And you can see Tenzing Norgay right up on top. The first photo ever taken from the top
of Mount Everest. And it wasn't until 1953, but if you can't see on his back there's a
huge canister that contains oxygen. And that leads into his mouth because they had to take
oxygen with them. And so it wasn't until I think 1971 that somebody was able to climb
all the way up Everest without using oxygen. And they do that by going up to a base camp,
move up higher, move down, move higher, move down, move higher, move down. And so their
body is starting to accommodate to that change in the elevation. And even that you're pretty
much dying at the top because of that lack of oxygen. And so basically animals have figured
this out a number of different ways. If you're a worm, your respiratory surface is actually
going to be your skin.
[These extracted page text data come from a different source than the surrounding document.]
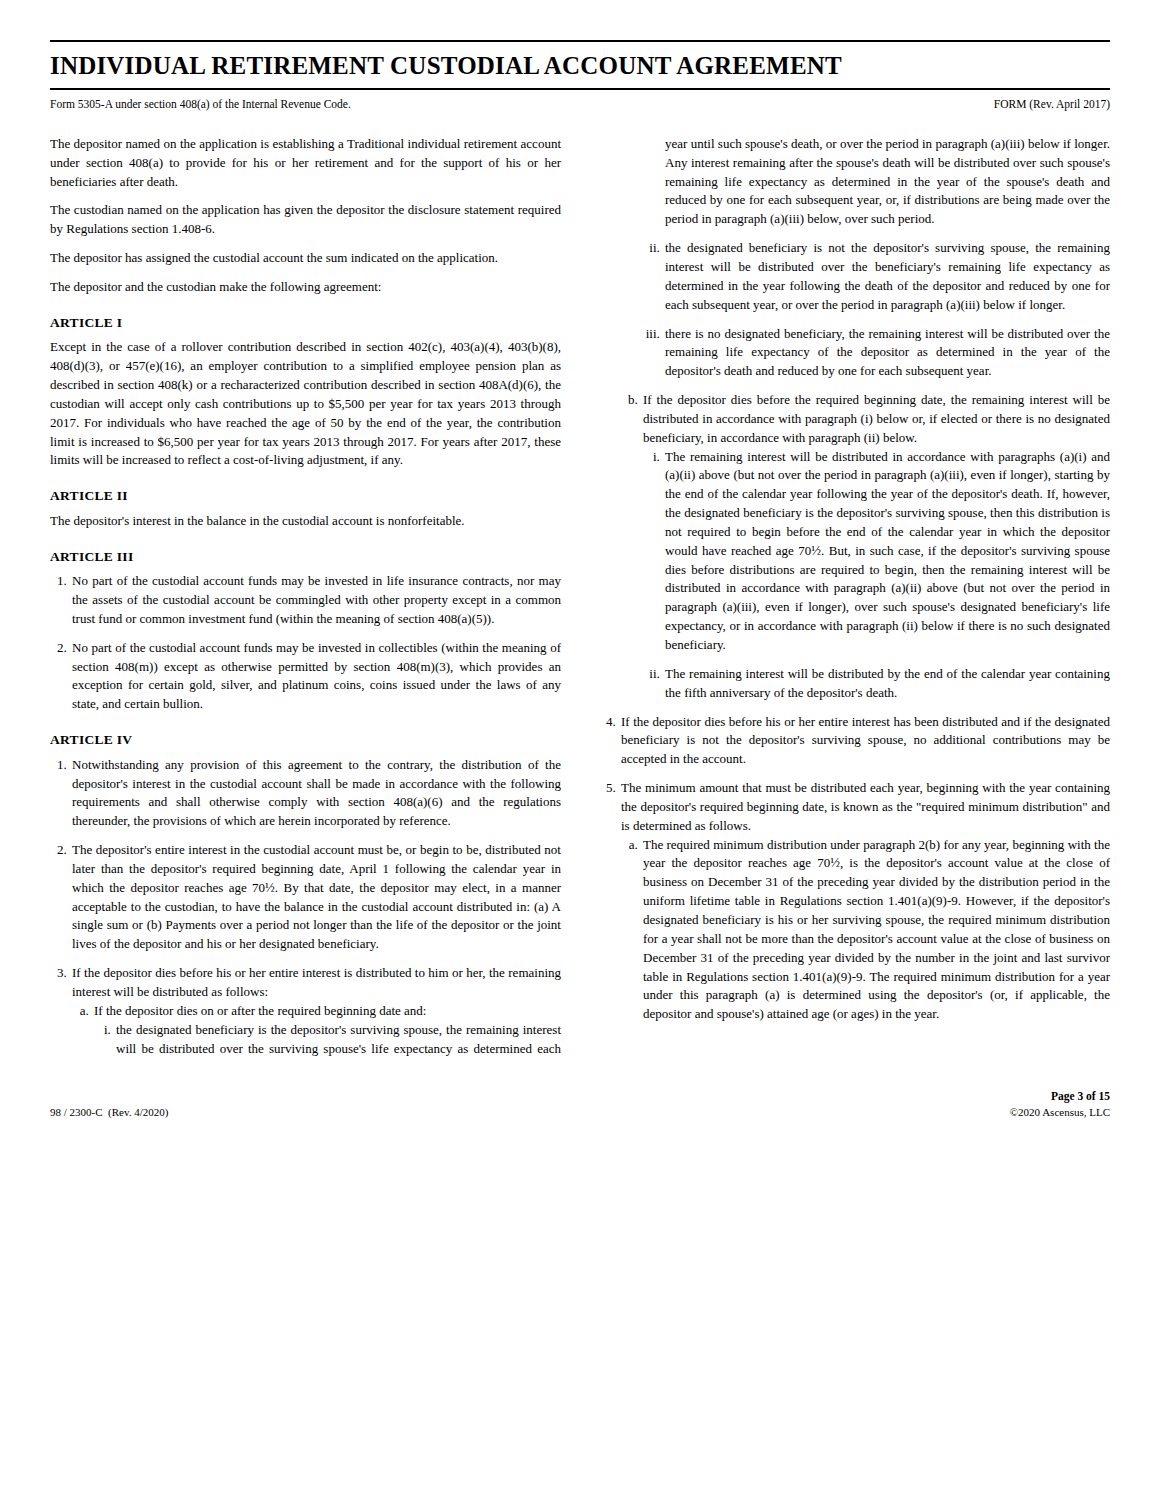INDIVIDUAL RETIREMENT CUSTODIAL ACCOUNT AGREEMENT
Form 5305-A under section 408(a) of the Internal Revenue Code. FORM (Rev. April 2017)
The depositor named on the application is establishing a Traditional individual retirement account under section 408(a) to provide for his or her retirement and for the support of his or her beneficiaries after death.
The custodian named on the application has given the depositor the disclosure statement required by Regulations section 1.408-6.
The depositor has assigned the custodial account the sum indicated on the application.
The depositor and the custodian make the following agreement:
ARTICLE I
Except in the case of a rollover contribution described in section 402(c), 403(a)(4), 403(b)(8), 408(d)(3), or 457(e)(16), an employer contribution to a simplified employee pension plan as described in section 408(k) or a recharacterized contribution described in section 408A(d)(6), the custodian will accept only cash contributions up to $5,500 per year for tax years 2013 through 2017. For individuals who have reached the age of 50 by the end of the year, the contribution limit is increased to $6,500 per year for tax years 2013 through 2017. For years after 2017, these limits will be increased to reflect a cost-of-living adjustment, if any.
ARTICLE II
The depositor's interest in the balance in the custodial account is nonforfeitable.
ARTICLE III
No part of the custodial account funds may be invested in life insurance contracts, nor may the assets of the custodial account be commingled with other property except in a common trust fund or common investment fund (within the meaning of section 408(a)(5)).
No part of the custodial account funds may be invested in collectibles (within the meaning of section 408(m)) except as otherwise permitted by section 408(m)(3), which provides an exception for certain gold, silver, and platinum coins, coins issued under the laws of any state, and certain bullion.
ARTICLE IV
Notwithstanding any provision of this agreement to the contrary, the distribution of the depositor's interest in the custodial account shall be made in accordance with the following requirements and shall otherwise comply with section 408(a)(6) and the regulations thereunder, the provisions of which are herein incorporated by reference.
The depositor's entire interest in the custodial account must be, or begin to be, distributed not later than the depositor's required beginning date, April 1 following the calendar year in which the depositor reaches age 70½. By that date, the depositor may elect, in a manner acceptable to the custodian, to have the balance in the custodial account distributed in: (a) A single sum or (b) Payments over a period not longer than the life of the depositor or the joint lives of the depositor and his or her designated beneficiary.
If the depositor dies before his or her entire interest is distributed to him or her, the remaining interest will be distributed as follows:
If the depositor dies on or after the required beginning date and:
the designated beneficiary is the depositor's surviving spouse, the remaining interest will be distributed over the surviving spouse's life expectancy as determined each year until such spouse's death, or over the period in paragraph (a)(iii) below if longer. Any interest remaining after the spouse's death will be distributed over such spouse's remaining life expectancy as determined in the year of the spouse's death and reduced by one for each subsequent year, or, if distributions are being made over the period in paragraph (a)(iii) below, over such period.
the designated beneficiary is not the depositor's surviving spouse, the remaining interest will be distributed over the beneficiary's remaining life expectancy as determined in the year following the death of the depositor and reduced by one for each subsequent year, or over the period in paragraph (a)(iii) below if longer.
there is no designated beneficiary, the remaining interest will be distributed over the remaining life expectancy of the depositor as determined in the year of the depositor's death and reduced by one for each subsequent year.
If the depositor dies before the required beginning date, the remaining interest will be distributed in accordance with paragraph (i) below or, if elected or there is no designated beneficiary, in accordance with paragraph (ii) below.
The remaining interest will be distributed in accordance with paragraphs (a)(i) and (a)(ii) above (but not over the period in paragraph (a)(iii), even if longer), starting by the end of the calendar year following the year of the depositor's death. If, however, the designated beneficiary is the depositor's surviving spouse, then this distribution is not required to begin before the end of the calendar year in which the depositor would have reached age 70½. But, in such case, if the depositor's surviving spouse dies before distributions are required to begin, then the remaining interest will be distributed in accordance with paragraph (a)(ii) above (but not over the period in paragraph (a)(iii), even if longer), over such spouse's designated beneficiary's life expectancy, or in accordance with paragraph (ii) below if there is no such designated beneficiary.
The remaining interest will be distributed by the end of the calendar year containing the fifth anniversary of the depositor's death.
If the depositor dies before his or her entire interest has been distributed and if the designated beneficiary is not the depositor's surviving spouse, no additional contributions may be accepted in the account.
The minimum amount that must be distributed each year, beginning with the year containing the depositor's required beginning date, is known as the "required minimum distribution" and is determined as follows.
The required minimum distribution under paragraph 2(b) for any year, beginning with the year the depositor reaches age 70½, is the depositor's account value at the close of business on December 31 of the preceding year divided by the distribution period in the uniform lifetime table in Regulations section 1.401(a)(9)-9. However, if the depositor's designated beneficiary is his or her surviving spouse, the required minimum distribution for a year shall not be more than the depositor's account value at the close of business on December 31 of the preceding year divided by the number in the joint and last survivor table in Regulations section 1.401(a)(9)-9. The required minimum distribution for a year under this paragraph (a) is determined using the depositor's (or, if applicable, the depositor and spouse's) attained age (or ages) in the year.
98 / 2300-C (Rev. 4/2020)
Page 3 of 15
©2020 Ascensus, LLC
You're absorbing oxygen and getting rid of carbon dioxide through
your skin. So their skin has to be moist. And they have to have a large surface area.
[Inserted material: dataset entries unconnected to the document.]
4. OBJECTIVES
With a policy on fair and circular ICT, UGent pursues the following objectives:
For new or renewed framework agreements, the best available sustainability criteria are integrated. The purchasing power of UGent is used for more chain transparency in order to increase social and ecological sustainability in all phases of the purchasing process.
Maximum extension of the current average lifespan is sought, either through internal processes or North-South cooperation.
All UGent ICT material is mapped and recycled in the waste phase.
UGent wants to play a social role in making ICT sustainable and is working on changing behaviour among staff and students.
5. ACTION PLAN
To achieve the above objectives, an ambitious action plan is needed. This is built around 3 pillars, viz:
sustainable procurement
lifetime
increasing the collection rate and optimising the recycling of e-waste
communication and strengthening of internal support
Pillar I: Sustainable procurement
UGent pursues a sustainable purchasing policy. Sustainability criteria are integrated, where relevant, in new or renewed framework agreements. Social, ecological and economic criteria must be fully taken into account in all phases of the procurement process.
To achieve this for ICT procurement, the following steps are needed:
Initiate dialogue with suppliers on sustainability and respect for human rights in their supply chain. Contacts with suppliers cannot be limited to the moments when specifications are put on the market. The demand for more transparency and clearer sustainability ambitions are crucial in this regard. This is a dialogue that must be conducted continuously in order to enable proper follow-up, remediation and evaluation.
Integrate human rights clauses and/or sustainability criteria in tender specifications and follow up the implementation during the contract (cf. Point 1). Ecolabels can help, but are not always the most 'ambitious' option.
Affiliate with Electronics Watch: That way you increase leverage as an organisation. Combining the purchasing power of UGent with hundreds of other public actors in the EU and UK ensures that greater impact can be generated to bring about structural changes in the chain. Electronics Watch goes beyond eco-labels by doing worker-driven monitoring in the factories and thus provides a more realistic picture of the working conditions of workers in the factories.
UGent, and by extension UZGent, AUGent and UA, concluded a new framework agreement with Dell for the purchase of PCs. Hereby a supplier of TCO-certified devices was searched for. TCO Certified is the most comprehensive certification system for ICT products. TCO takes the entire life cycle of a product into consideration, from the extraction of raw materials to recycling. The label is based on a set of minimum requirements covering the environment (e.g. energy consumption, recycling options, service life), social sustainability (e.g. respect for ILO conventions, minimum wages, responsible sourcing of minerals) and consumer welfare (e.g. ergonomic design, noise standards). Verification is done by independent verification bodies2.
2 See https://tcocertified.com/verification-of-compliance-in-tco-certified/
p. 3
If you're an insect you use things called spiracles. So basically there are holes on
the side of an insect that go to tubes. That go to more tubes and more tubes and more tubes
and more tubes. And an insect actually has tubes that almost go all the way down to the
level of cells. And so you have to have a huge surface area is one thing you need. And
then it has to be moist in another thing you need. And so the two big things I want to
talk about are gills. So gills is a way that fish have solved this problem. And then lungs.
And that's the way we've solved it. And so what's the difference between fish and us?
Well fish live in an area that's really, really moist. So they don't have to worry about that.
And so their gills just sit right out in the water. But they also live in an area where
there's not much oxygen at all. And so they have to have a very efficient way of exchanging
oxygen. Us, well we have to fold our lungs inside our body so we can keep them moist.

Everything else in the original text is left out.